Records supplied below:

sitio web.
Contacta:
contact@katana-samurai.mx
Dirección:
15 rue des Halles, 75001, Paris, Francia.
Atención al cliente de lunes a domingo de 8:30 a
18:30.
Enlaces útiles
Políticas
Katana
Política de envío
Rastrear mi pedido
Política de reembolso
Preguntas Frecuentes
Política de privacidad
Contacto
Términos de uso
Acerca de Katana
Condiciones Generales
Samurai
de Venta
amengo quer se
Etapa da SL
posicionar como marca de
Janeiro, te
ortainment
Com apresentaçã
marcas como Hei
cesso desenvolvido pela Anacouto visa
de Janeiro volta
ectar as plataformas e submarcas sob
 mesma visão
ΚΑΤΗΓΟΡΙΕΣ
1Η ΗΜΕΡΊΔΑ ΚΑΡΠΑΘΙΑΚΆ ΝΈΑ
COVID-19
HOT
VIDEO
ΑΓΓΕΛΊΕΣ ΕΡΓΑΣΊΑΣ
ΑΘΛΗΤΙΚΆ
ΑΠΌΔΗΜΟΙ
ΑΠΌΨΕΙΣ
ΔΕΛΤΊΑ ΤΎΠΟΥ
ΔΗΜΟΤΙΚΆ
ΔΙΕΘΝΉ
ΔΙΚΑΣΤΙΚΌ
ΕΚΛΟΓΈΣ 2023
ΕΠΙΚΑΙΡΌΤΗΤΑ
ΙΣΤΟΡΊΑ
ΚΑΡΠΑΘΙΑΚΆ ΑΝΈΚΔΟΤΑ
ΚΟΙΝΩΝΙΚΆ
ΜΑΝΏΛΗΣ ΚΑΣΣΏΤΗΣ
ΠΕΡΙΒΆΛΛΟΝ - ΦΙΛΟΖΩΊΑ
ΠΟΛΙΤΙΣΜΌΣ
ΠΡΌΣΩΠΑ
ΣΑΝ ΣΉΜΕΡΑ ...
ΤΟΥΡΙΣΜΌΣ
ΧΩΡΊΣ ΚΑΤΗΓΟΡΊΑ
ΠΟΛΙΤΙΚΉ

End of Records supplied.

> [Activity] Copy every line of the records above, starting with the first, up to and including the line containing "de Janeiro volta".

> [The answer]
sitio web.
Contacta:
contact@katana-samurai.mx
Dirección:
15 rue des Halles, 75001, Paris, Francia.
Atención al cliente de lunes a domingo de 8:30 a
18:30.
Enlaces útiles
Políticas
Katana
Política de envío
Rastrear mi pedido
Política de reembolso
Preguntas Frecuentes
Política de privacidad
Contacto
Términos de uso
Acerca de Katana
Condiciones Generales
Samurai
de Venta
amengo quer se
Etapa da SL
posicionar como marca de
Janeiro, te
ortainment
Com apresentaçã
marcas como Hei
cesso desenvolvido pela Anacouto visa
de Janeiro volta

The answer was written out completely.